[Sayfa Metni]
--*--

Bu yılki EFAF Genel Asamblesi 26 – 27 Mart 2011 tarihinde, Macar Amerikan Futbolu Federasyonu MAFSZ’ın ev sahipliğinde Macaristan’ın Budapeşte kentinde düzenlendi. Davet almayan Sırbistan hariç tüm ülke federasyonları ve Dünya Federasyonu IFAF, çeşitli seviyelerden temsilcilerle hazır bulundular. En üst seviyede temsil heyeti ülkemiz federasyonu TBSF tarafından gerçekleşti. Başkan Şahin Kömürcü, Amerikan Futbolu’ndan sorumlu Asbaşkan Mehmet Güçlü ile birlikte katıldığım Asamblede ülkemiz Amerikan Futbolu Avrupa ve Dünya federasyonları nezdinde görücü önüne çıktı.
İlk gün Marriot Hotel’de düzenlenen work shop’larda flag football, milli takımlar, fund raising, coaching ve hakemlik konuları ele alındı. Her ülke kendi modelini nasıl programladığını ve bu aşamalarda karşılaştıkları sorunları nasıl ele aldıklarını ortaya koyarak modellemelerde bulundu. Özellikle AFVD’nin Almanya’daki faaliyetleri, EFAF Başkanı Robert Huber ve NFL Europe eski sorumlusu Marshall Happer tarafından dile getirildi. Marshall Happer gerek Avrupa gerekse ülkemizde Amerikan Futbolu adına pek çok özveride bulunmuş bir spor adamıdır. Eskiler hatırlar, 1996 yılında Boğaziçi Sultans kaptanıyken, diğer kaptan Temel Öktem ile kendisini İstanbul’a davet etmiştik. Marshall Happer için Boğaziçi Sultans ve Marmara Sharks takımları bir gösteri maçı düzenlemiş, bu gösteri maçında da Türkiye Şampiyonu B.U. Angels Step Takımı da çeşitli gösterilerle cheerleading yapmıştı. B.U. Radyo’nun ses desteği ve DJ XXXL’ın sunumu ve müziği ile de tarihinde ilk kez tam kapasite dolu olan tribünler için hafızalardan silinmeyecek bir organizasyon gerçekleştirilmişti. Akabinde 2 günlük work shop’larda Marshall Happer hazır bulunan tüm takım temsilcilerine Amerika, Avrupa ve Dünya Amerikan Futbolu modellerini anlatmış ve son derece önemli tavsiyelerde bulunmuştu.

--*--

[Görev 1] EFAF Genel Asamblesi yazısındaki "Marshall Happer gerek Avrupa gerekse ülkemizde Amerikan Futbolu adına pek çok özveride bulunmuş bir spor adamıdır." cümlesini İngilizceye çevirin.
[Görev 2] EFAF Genel Asamblesi yazısını kaldığı yerden sürdürün.

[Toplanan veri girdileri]
--*--

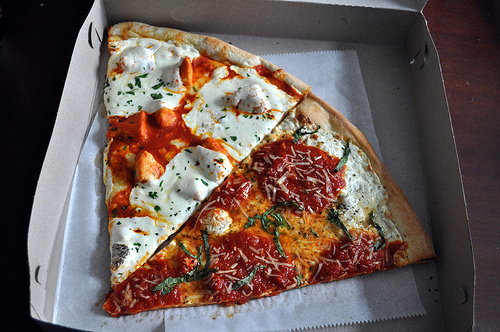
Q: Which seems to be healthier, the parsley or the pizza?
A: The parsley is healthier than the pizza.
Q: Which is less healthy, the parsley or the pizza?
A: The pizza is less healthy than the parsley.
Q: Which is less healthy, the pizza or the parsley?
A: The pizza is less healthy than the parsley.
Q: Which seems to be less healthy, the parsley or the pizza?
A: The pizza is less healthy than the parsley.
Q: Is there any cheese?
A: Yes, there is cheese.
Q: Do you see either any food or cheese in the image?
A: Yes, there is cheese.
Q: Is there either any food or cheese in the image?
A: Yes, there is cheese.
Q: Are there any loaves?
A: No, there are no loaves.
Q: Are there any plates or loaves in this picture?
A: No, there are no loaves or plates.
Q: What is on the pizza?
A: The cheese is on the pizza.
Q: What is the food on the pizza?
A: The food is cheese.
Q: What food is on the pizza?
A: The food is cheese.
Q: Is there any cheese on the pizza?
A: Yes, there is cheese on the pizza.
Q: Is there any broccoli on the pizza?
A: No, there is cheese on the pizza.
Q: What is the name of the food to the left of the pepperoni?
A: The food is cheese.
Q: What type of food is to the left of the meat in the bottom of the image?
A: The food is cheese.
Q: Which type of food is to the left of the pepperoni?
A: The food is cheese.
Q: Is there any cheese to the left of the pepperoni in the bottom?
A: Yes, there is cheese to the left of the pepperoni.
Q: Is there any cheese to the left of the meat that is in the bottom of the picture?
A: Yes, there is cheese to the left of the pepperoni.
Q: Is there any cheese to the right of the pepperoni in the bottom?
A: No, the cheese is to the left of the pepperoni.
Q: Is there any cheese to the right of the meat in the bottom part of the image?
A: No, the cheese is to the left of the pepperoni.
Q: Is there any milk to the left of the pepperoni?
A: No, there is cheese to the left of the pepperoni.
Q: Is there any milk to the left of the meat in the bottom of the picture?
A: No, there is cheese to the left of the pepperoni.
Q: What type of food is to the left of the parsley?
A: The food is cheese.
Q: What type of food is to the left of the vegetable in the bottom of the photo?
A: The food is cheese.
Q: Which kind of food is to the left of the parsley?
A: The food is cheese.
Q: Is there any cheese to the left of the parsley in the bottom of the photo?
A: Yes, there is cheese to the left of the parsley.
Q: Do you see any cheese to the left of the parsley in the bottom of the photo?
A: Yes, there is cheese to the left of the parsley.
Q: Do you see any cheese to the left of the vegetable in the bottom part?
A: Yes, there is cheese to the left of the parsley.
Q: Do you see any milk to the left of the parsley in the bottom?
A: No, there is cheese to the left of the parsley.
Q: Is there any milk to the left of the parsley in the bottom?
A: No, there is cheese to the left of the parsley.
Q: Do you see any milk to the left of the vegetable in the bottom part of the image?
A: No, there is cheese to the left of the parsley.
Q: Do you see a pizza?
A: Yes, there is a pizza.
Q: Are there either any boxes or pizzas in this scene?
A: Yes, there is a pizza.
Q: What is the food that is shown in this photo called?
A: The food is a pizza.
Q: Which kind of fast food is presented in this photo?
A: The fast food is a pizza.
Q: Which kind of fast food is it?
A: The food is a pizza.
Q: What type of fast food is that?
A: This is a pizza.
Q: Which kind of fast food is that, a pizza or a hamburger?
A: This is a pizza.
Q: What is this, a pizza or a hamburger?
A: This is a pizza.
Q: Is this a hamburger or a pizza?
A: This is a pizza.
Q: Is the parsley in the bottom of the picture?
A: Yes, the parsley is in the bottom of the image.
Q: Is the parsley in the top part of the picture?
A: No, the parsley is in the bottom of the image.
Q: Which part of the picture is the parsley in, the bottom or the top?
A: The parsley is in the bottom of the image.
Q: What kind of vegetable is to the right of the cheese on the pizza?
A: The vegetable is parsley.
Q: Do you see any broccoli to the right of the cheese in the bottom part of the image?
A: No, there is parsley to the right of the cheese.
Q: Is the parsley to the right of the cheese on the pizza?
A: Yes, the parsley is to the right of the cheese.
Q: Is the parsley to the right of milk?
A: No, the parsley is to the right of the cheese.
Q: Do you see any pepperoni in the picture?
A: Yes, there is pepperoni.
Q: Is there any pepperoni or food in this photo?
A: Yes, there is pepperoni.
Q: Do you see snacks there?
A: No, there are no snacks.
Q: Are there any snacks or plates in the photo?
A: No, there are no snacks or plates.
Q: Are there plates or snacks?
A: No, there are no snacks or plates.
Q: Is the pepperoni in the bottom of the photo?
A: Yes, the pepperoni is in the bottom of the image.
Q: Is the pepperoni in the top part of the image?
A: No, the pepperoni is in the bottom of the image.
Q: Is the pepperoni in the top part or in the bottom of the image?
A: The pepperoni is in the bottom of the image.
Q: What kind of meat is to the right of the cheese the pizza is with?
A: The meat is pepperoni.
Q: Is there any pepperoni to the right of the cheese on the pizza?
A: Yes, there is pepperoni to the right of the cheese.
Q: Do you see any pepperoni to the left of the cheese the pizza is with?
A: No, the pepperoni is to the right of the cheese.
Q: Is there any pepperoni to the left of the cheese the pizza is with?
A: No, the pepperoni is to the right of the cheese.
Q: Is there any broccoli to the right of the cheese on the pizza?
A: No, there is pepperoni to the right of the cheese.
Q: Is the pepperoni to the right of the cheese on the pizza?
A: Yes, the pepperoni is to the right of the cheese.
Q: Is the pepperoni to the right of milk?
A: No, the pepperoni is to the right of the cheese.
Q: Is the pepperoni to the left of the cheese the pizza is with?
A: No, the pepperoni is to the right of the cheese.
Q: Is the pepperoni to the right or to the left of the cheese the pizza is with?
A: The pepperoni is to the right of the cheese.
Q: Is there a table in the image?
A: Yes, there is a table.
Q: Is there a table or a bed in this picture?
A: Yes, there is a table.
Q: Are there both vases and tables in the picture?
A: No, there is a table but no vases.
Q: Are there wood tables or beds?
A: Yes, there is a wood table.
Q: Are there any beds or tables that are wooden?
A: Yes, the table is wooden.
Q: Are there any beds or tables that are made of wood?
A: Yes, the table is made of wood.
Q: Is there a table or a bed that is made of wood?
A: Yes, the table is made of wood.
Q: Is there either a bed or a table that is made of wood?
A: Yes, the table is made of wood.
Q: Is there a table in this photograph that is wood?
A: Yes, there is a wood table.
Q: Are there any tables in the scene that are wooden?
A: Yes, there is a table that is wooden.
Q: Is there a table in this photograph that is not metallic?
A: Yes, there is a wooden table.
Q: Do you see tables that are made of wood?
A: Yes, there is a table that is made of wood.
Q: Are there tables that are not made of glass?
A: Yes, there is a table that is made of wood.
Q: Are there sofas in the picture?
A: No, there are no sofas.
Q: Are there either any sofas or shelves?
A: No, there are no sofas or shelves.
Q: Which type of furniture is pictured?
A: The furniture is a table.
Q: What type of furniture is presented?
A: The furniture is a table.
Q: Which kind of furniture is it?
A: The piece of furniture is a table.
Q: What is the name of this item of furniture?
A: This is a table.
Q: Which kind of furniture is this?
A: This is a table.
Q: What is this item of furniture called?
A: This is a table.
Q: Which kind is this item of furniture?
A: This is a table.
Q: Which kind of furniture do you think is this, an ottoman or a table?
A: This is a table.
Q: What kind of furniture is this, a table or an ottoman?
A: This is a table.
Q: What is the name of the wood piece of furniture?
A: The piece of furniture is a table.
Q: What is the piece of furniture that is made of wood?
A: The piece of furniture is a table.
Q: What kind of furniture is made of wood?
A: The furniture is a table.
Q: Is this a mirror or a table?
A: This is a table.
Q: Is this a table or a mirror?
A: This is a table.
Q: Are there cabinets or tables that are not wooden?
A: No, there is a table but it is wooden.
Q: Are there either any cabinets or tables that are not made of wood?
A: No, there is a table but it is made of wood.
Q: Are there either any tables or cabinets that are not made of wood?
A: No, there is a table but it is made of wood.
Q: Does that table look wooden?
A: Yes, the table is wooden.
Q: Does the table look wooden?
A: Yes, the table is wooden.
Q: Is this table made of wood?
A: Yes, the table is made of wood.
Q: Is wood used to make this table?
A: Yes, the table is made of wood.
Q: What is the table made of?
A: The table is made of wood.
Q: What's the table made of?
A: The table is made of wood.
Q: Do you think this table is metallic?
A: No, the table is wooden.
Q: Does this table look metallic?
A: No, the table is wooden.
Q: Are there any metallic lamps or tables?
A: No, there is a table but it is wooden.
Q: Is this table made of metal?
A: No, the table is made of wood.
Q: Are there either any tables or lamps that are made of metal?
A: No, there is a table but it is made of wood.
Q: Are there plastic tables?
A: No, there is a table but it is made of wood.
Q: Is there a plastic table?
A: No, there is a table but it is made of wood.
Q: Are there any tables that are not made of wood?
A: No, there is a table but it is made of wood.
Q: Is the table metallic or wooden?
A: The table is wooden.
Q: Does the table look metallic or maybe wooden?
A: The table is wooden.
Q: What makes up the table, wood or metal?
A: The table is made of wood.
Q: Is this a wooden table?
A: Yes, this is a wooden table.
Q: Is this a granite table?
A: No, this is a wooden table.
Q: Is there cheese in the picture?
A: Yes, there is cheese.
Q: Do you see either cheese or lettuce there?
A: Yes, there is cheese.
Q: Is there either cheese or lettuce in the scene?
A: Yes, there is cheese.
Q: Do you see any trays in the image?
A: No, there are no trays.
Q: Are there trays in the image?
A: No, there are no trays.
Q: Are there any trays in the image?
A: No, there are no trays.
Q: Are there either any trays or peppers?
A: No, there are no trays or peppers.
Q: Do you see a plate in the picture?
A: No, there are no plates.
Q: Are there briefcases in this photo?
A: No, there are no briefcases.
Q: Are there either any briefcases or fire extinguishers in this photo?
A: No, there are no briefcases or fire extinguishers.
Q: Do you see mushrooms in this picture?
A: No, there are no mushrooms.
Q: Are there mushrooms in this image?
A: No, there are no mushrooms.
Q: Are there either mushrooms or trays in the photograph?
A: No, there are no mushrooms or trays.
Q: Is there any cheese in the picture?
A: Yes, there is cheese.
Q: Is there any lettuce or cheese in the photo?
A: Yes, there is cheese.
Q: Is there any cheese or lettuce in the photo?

--*--

[Yanıt 1] Marshall Happer is a sportsman who has made many sacrifices on behalf of American football both in Europe and in our country.

[Yanıt 2]
Açılış gününün son konuşması ise Avusturya Federasyonu AFBOE tarafından yapıldı. Bunun sebebi de 8 – 16 Temmuz 2011 tarihlerinde Avusturya’nın Innsbruck, Graz ve Viyana şehirlerinde düzenlenecek olan Dünya Amerikan Futbolu Şampiyonası’nın ev sahibi olmalarıydı. Bugüne kadar yapılan çalışmalarla ilgili bilgiler sundular ve tüm Amerikan Futbolu camiasının bu organizasyona destek olmaları için çağrıda bulundular.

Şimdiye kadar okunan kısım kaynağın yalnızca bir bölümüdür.